Modern large language models increasingly use smooth activation functions such as GELU or SiLU, allowing negative pre-activations to carry both signal and gradient. Nevertheless, many neuron-level interpretability analyses have historically focused on large positive activations, often implicitly treating the negative region as less informative, a carryover from the ReLU-era. We challenge this assumption and ask whether and how negative pre-activations are leveraged by models. We address this question by studying a sparse subpopulation of Wasserstein neurons whose output distributions deviate strongly from a Gaussian baseline and that functionally differentiate similar inputs. We show that this negative region plays an active role rather than reflecting a mere gradient optimization side effect. A minimal, sign-specific intervention that zeroes only the negative pre-activations of a small set of Wasserstein neurons substantially increases perplexity and sharply degrades grammatical performance on BLiMP and TSE, whereas both random and perplexity-matched ablations of many more non-Wasserstein neurons in their negative pre-activations leave grammatical performance largely intact. Conversely, on a suite of non-grammatical benchmarks, the perplexity-matched control ablation is more damaging than the Wasserstein neuron ablation, yielding a double dissociation between syntax and other capabilities. Part-of-speech analysis localizes the excess surprisal to syntactic scaffolding tokens, layer-specific interventions show that small local degradations accumulate across depth, and training-dynamics analysis reveals that the same sign-specific ablation becomes more harmful as Wasserstein neurons emerge and stabilize. Together, these results identify negative pre-activations in a sparse subpopulation of Wasserstein neurons as an actively used substrate for syntax in smooth-activation language models.
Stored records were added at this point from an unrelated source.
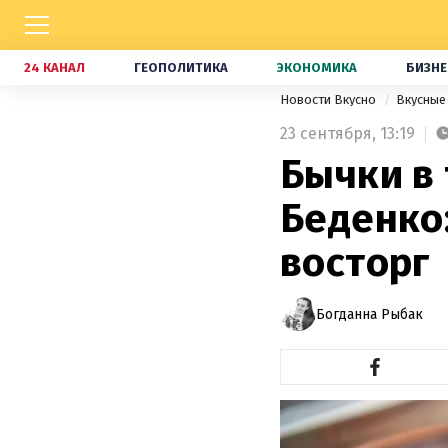
24 КАНАЛ
ГЕОПОЛИТИКА
ЭКОНОМИКА
БИЗНЕ
Новости Вкусно
Вкусные
23 сентября,
13:19
Бычки в
Беденко
восторг
Богданна Рыбак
翻译：现代大型语言模型越来越多地使用平滑激活函数，如GELU或SiLU，这使得负向预激活既能传递信号也能传递梯度。然而，许多神经元层面的可解释性分析历来关注大的正向激活，常常隐含地将负向区域视为信息量较少，这是ReLU时代遗留的做法。我们挑战这一假设，探究模型是否以及如何利用负向预激活。我们通过研究一个稀疏的Wasserstein神经元亚群来探讨这个问题，这些神经元的输出分布与高斯基线强烈偏离，并在功能上区分相似输入。我们证明，这一负向区域发挥着积极作用，而非仅仅反映梯度优化的副作用。一项最小化的、符号特定的干预——仅将一小部分Wasserstein神经元的负向预激活置零——会显著增加困惑度，并急剧降低在BLiMP和TSE上的语法性能；而随机或困惑度匹配的、对更多非Wasserstein神经元负向预激活的消融则基本不影响语法性能。相反，在一套非语法基准测试中，困惑度匹配的控制消融比Wasserstein神经元消融造成的损害更大，从而在句法能力与其他能力之间呈现出双重分离。词性分析将过高的意外值定位到句法支架标记，层特异性干预表明小的局部退化在深度上累积，训练动态分析揭示，随着Wasserstein神经元的出现和稳定，相同的符号特异性消融变得更具破坏性。综上所述，这些结果将平滑激活语言模型中稀疏Wasserstein神经元亚群的负向预激活确定为句法处理中主动使用的底层机制。